In the first level of support, the keyDown: method recognizes a limited set of events and ignores others. This level of support is typical of games. (When overriding keyDown:, you must also override acceptsFirstResponder to make your custom view respond to key events, as described in Event Objects and Types.)

In the second level of support, you can override keyDown: and use the interpretKeyEvents: method to receive key-binding support without implementing the NSTextInput protocol. You then implement the standard key-binding methods that your view wants to support, such as moveForward: or deleteForward:. (The full list of key-binding methods can be found in NSResponder.h.)

If you are writing your own text view from scratch, you should use the third level of support and implement the NSTextInput protocol in addition to overriding keyDown: and using interpretKeyEvents:. NSTextView and its subclasses are the only classes provided in Cocoa that implement NSTextInput, and if your application needs more complex behavior than NSTextView can provide, as a word processor might, you may need to implement a text view from the ground up. To do this, you must subclass NSView and implement the NSTextInput protocol. A class implementing this protocol—by inheriting from NSTextView or another class, or by implementing the protocol directly—is called a text view.

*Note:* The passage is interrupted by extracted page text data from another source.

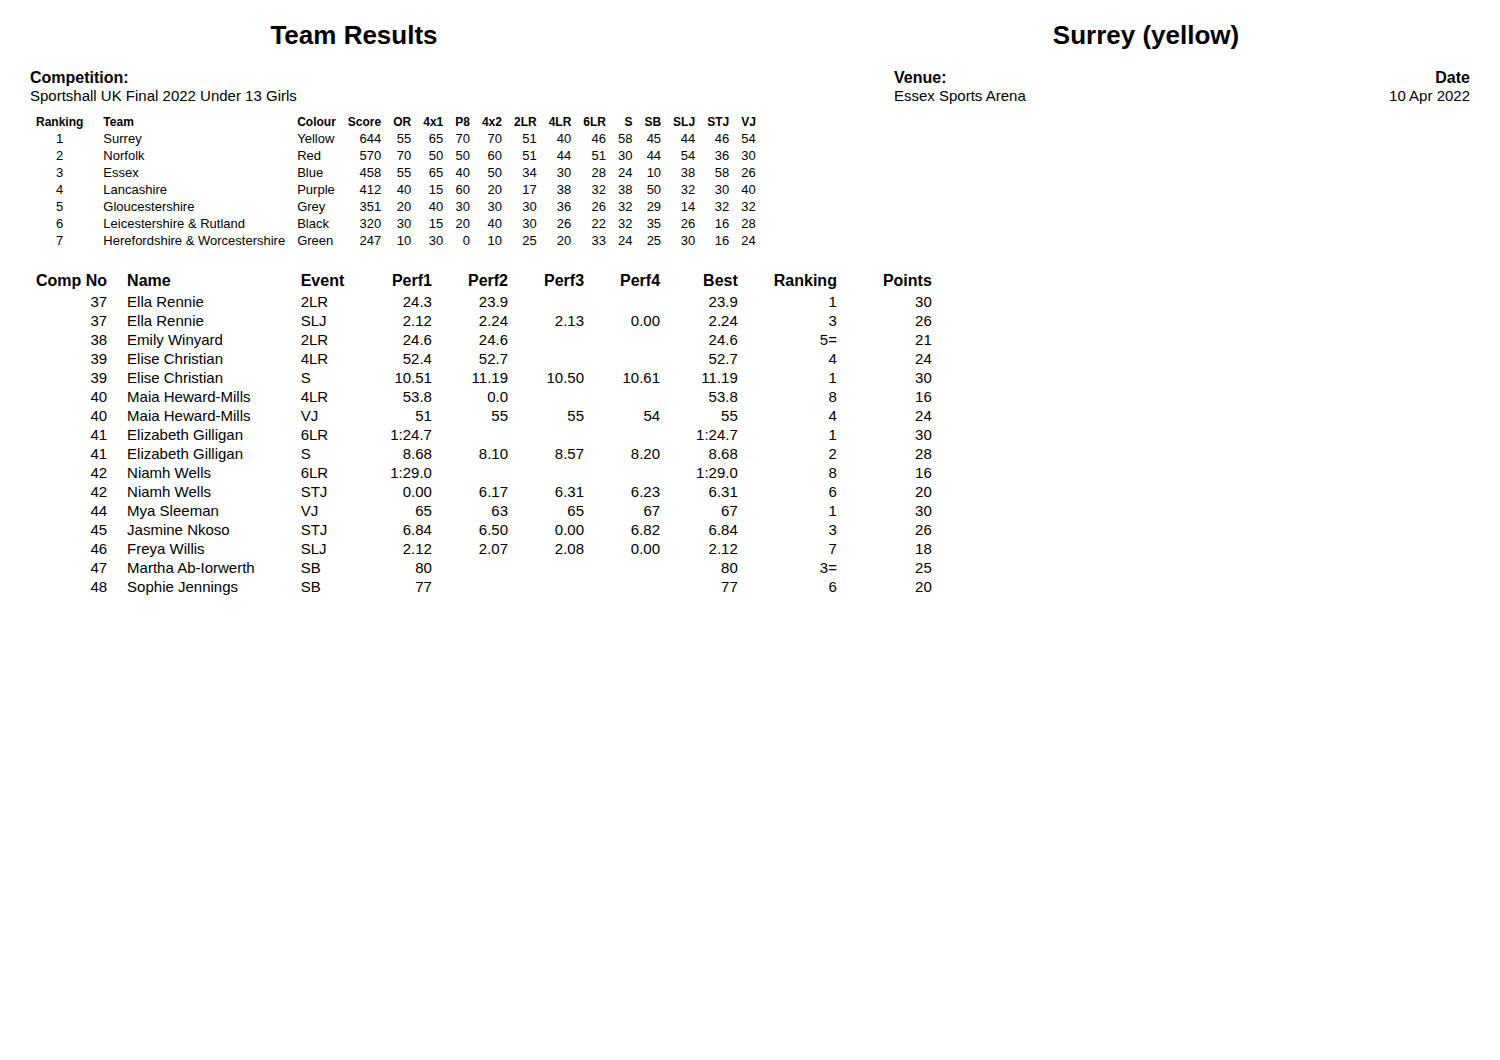Team Results
Surrey (yellow)
Competition:
Sportshall UK Final 2022 Under 13 Girls
Venue:
Essex Sports Arena
Date
10 Apr 2022
| Ranking | Team | Colour | Score | OR | 4x1 | P8 | 4x2 | 2LR | 4LR | 6LR | S | SB | SLJ | STJ | VJ |
| --- | --- | --- | --- | --- | --- | --- | --- | --- | --- | --- | --- | --- | --- | --- | --- |
| 1 | Surrey | Yellow | 644 | 55 | 65 | 70 | 70 | 51 | 40 | 46 | 58 | 45 | 44 | 46 | 54 |
| 2 | Norfolk | Red | 570 | 70 | 50 | 50 | 60 | 51 | 44 | 51 | 30 | 44 | 54 | 36 | 30 |
| 3 | Essex | Blue | 458 | 55 | 65 | 40 | 50 | 34 | 30 | 28 | 24 | 10 | 38 | 58 | 26 |
| 4 | Lancashire | Purple | 412 | 40 | 15 | 60 | 20 | 17 | 38 | 32 | 38 | 50 | 32 | 30 | 40 |
| 5 | Gloucestershire | Grey | 351 | 20 | 40 | 30 | 30 | 30 | 36 | 26 | 32 | 29 | 14 | 32 | 32 |
| 6 | Leicestershire & Rutland | Black | 320 | 30 | 15 | 20 | 40 | 30 | 26 | 22 | 32 | 35 | 26 | 16 | 28 |
| 7 | Herefordshire & Worcestershire | Green | 247 | 10 | 30 | 0 | 10 | 25 | 20 | 33 | 24 | 25 | 30 | 16 | 24 |
| Comp No | Name | Event | Perf1 | Perf2 | Perf3 | Perf4 | Best | Ranking | Points |
| --- | --- | --- | --- | --- | --- | --- | --- | --- | --- |
| 37 | Ella Rennie | 2LR | 24.3 | 23.9 | | | 23.9 | 1 | 30 |
| 37 | Ella Rennie | SLJ | 2.12 | 2.24 | 2.13 | 0.00 | 2.24 | 3 | 26 |
| 38 | Emily Winyard | 2LR | 24.6 | 24.6 | | | 24.6 | 5= | 21 |
| 39 | Elise Christian | 4LR | 52.4 | 52.7 | | | 52.7 | 4 | 24 |
| 39 | Elise Christian | S | 10.51 | 11.19 | 10.50 | 10.61 | 11.19 | 1 | 30 |
| 40 | Maia Heward-Mills | 4LR | 53.8 | 0.0 | | | 53.8 | 8 | 16 |
| 40 | Maia Heward-Mills | VJ | 51 | 55 | 55 | 54 | 55 | 4 | 24 |
| 41 | Elizabeth Gilligan | 6LR | 1:24.7 | | | | 1:24.7 | 1 | 30 |
| 41 | Elizabeth Gilligan | S | 8.68 | 8.10 | 8.57 | 8.20 | 8.68 | 2 | 28 |
| 42 | Niamh Wells | 6LR | 1:29.0 | | | | 1:29.0 | 8 | 16 |
| 42 | Niamh Wells | STJ | 0.00 | 6.17 | 6.31 | 6.23 | 6.31 | 6 | 20 |
| 44 | Mya Sleeman | VJ | 65 | 63 | 65 | 67 | 67 | 1 | 30 |
| 45 | Jasmine Nkoso | STJ | 6.84 | 6.50 | 0.00 | 6.82 | 6.84 | 3 | 26 |
| 46 | Freya Willis | SLJ | 2.12 | 2.07 | 2.08 | 0.00 | 2.12 | 7 | 18 |
| 47 | Martha Ab-Iorwerth | SB | 80 | | | | 80 | 3= | 25 |
| 48 | Sophie Jennings | SB | 77 | | | | 77 | 6 | 20 |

If you are implementing NSTextInput, your view needs to manage marked text and communicate with the input server to support the text input management system. These tasks are described in the next two sections.

Managing Marked Text

One of the primary things that a text view must do to cooperate with an input server is to maintain a (possibly empty) range of marked text within its text storage. The text view should highlight text in this range in a distinctive way, and it should allow selection within the marked text. A text view must also maintain an insertion point, which is usually at the end of the marked text, but the user can place it within the marked text. The text view also maintains a (possibly empty) selection range within its text storage, and if there is any marked text, the selection must be entirely within the marked text.

A common example of marked text appears when a user enters a character with multiple keystrokes, such as “é”, in an NSTextView object. To enter this character, the user needs to type Option-E followed by the E key. After pressing Option-E, the accent mark appears in a highlighted box, indicating that the text is marked (not final). After the final E is pressed, the “é” character appears and the highlight disappears.

Communicating With the Input Server

An input server and a text view must cooperate so that the input server can implement its user interface. The bulk of the NSTextInput protocol comprises methods called by an input server to manipulate text within the text view for the input server’s user interface purposes.

A text view must also inform the current input manager when its marked text range changes or a mouse event happens. The text view accomplishes this by calling the markedTextSelectionChanged:client:, markedTextAbandoned:, and handleMouseEvent: methods with the current input manager.

If the text view receives a mouse event within its text area, and a marked text range exists, it must call the current input manager’s wantsToHandleMouseEvents. If wantsToHandleMouseEvents returns YES, it must forward those mouse events to the input manager’s handleMouseEvent: method. If it returns NO, it is up to the text view to determine what to do with the event.

If the input server returns NO to both wantsToHandleMouseEvents and handleMouseEvent:, and the text view decides to change selection within the marked range, it must notify the current input manager of the change with the markedTextSelectionChanged:client: method. In general, however, the input server is responsible for managing the selection within the marked text.

Also, the text view must call the current input manager’s markedTextAbandoned: method when the insertion point leaves the marked text or whenever it decides to clear the marked range.

The current input server generally uses all of the methods in the NSTextInput protocol except for the hasMarkedText method. The text view itself may call this method to determine whether there is currently marked text. NSTextView, for example, disables Copy in the Edit menu when hasMarkedText returns YES.